Dallas Morning News
One of Dallas' unhealthiest neighborhoods could soon be home to a multimillion-dollar diabetes prevention and treatment center, under a Baylor Health Care System plan.
Longtime Frazier Courts resident Dorothy Beasley, 69, may lose her home to the planned Baylor diabetes center.
The estimated $7 million, 40,000-square-foot wellness center would be built by Baylor Health Care System in the Frazier Courts neighborhood of South Dallas and is part of a broader Baylor initiative targeting diabetes in that area of the city.
Baylor officials say their approach is innovative because it includes partnerships with a range of stakeholders to combat medical and nonmedical causes of a disease disproportionately afflicting the southern sector.
"We're trying to not [only] treat symptoms, and a lot of times diabetes – the disease of diabetes – really could just represent a symptom of something more," said Dr. James W. Walton, vice president and chief health equity officer at Baylor.
The goal, Dr. Walton said, is for the center to function as a base for health workers dispatched into the community to provide screening and lifestyle education. Planning is in the early stages, officials said, but the facility would likely include doctors' offices, a gymnasium and exercise facilities. It would also be the home for education on healthy eating, including cooking classes.
"A lot of the work happens away from the center, it happens away from the community, at the school," Dr. Walton said. "We have this vision of block captains, people that work from other locations in the community in order to achieve the objectives. "
But programming based at the center would also focus on factors traditionally outside the realm of most health care systems. For example, governmental entities, nonprofits, religious groups and other community organizations would be brought in to collaborate and combat unemployment, poverty, lack of education and the absence of grocery stores, housing and economic development.
"The problems are so entrenched in the South Dallas-Fair Park area that it's got to be something very comprehensive," said Marcus Martin, director of the J. McDonald Williams Institute, a key collaborator with Baylor on the project. The Institute is the research arm of the nonprofit Foundation for Community Empowerment.

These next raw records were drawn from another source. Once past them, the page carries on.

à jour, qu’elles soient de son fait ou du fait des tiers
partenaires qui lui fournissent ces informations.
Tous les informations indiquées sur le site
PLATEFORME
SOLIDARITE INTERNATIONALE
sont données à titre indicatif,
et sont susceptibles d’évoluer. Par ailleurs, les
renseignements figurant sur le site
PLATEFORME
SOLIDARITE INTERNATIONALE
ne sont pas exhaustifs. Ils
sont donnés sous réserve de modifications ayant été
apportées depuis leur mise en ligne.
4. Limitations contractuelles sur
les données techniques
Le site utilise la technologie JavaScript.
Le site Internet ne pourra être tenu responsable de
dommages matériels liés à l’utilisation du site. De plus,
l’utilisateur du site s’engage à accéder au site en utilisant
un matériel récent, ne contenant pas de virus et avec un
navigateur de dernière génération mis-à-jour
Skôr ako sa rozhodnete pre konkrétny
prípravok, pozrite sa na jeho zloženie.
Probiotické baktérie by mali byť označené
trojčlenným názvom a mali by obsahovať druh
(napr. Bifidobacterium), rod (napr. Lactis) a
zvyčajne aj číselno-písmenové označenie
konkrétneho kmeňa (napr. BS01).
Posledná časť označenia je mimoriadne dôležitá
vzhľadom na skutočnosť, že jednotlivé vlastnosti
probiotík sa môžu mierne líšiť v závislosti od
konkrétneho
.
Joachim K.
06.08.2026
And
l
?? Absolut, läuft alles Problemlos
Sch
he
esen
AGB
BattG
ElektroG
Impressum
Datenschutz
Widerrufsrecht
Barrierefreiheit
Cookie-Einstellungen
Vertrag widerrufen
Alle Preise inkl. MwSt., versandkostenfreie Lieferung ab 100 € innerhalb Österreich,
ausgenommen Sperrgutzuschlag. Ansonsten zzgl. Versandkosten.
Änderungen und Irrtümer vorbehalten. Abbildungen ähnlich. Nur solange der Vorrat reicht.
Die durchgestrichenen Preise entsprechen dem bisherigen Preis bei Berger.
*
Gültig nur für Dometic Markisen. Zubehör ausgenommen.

In 2004, the hospital discharge rate per 100,000 residents due to long-term complications from the disease was 320 in South Dallas, according to statistics compiled by Parkland Memorial Hospital. The rate was about 110 per 100,000 residents countywide and 120 statewide.
Similar disparities were recorded for short-term complications from diabetes during the same year.
Planning stages
It is unclear where in the Frazier neighborhood the facility will be built or when construction will begin, officials said. But in addition to the estimated $7 million cost to acquire land, build and outfit the facility, Baylor has pledged up to $15 million for operational costs during the center's first three years, according to a 2006 Baylor report.
The Frazier Courts neighborhood comprises more than 1,100 acres within South Dallas and is roughly bounded by Scyene Road, Fitzhugh Avenue, South Haskell Road and Parkdale Lake.
More than 33 percent of families in that neighborhood are below the poverty line. The jobless rate is above 61 percent, and nearly 60 percent of residents did not graduate from high school, according to 2000 census data.
Longtime Frazier resident Dorothy Beasley, 69, underwent surgery in February to repair nerve damage in her right foot caused by her Type 2 diabetes, the more common form of the disease. Like some of her neighbors, Ms. Beasley said she has heard the buzz about Baylor's plans for her neighborhood.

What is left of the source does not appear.